Duplicate the entries below word for word, covering only the stretch from the line containing "Find all instances" through the line containing "Wrap output in", with both of those lines included.

Dataset entries:
———

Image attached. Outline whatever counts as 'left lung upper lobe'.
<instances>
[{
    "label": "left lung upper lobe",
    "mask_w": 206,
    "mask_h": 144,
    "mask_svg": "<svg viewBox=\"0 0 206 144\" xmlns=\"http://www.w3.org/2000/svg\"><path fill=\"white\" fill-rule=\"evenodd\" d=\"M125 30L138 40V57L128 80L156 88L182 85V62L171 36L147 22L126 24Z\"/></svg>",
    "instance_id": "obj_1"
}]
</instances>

———

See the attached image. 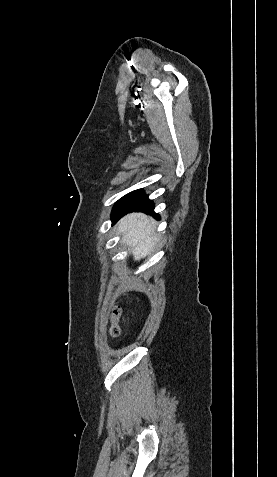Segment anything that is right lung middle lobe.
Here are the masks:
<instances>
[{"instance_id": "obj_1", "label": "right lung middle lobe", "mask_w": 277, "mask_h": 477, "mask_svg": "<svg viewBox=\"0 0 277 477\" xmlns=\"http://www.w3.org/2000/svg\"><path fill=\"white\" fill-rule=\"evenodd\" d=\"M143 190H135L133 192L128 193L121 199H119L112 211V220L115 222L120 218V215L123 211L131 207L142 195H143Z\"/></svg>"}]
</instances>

———

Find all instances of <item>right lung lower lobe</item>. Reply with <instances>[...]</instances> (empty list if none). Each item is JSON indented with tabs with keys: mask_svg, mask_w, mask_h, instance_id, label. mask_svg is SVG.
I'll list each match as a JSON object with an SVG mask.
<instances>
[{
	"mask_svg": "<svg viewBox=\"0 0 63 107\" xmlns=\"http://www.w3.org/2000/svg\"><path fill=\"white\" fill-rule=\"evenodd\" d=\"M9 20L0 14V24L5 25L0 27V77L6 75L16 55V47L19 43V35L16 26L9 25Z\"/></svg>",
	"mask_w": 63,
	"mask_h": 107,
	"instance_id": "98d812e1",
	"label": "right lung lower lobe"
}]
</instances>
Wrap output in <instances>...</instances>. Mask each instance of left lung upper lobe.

———

_Answer to the problem_:
Find all instances of <item>right lung lower lobe</item>. Reply with <instances>[...]</instances> (empty list if none). Each item is JSON indented with tabs with keys: mask_svg, mask_w, mask_h, instance_id, label. mask_svg is SVG.
I'll list each match as a JSON object with an SVG mask.
<instances>
[{
	"mask_svg": "<svg viewBox=\"0 0 63 107\" xmlns=\"http://www.w3.org/2000/svg\"><path fill=\"white\" fill-rule=\"evenodd\" d=\"M9 20L0 14V24L5 25L0 27V77L6 75L16 55V47L19 43V35L16 26L9 25Z\"/></svg>",
	"mask_w": 63,
	"mask_h": 107,
	"instance_id": "98d812e1",
	"label": "right lung lower lobe"
}]
</instances>
Wrap output in <instances>...</instances>. Mask each instance of left lung upper lobe.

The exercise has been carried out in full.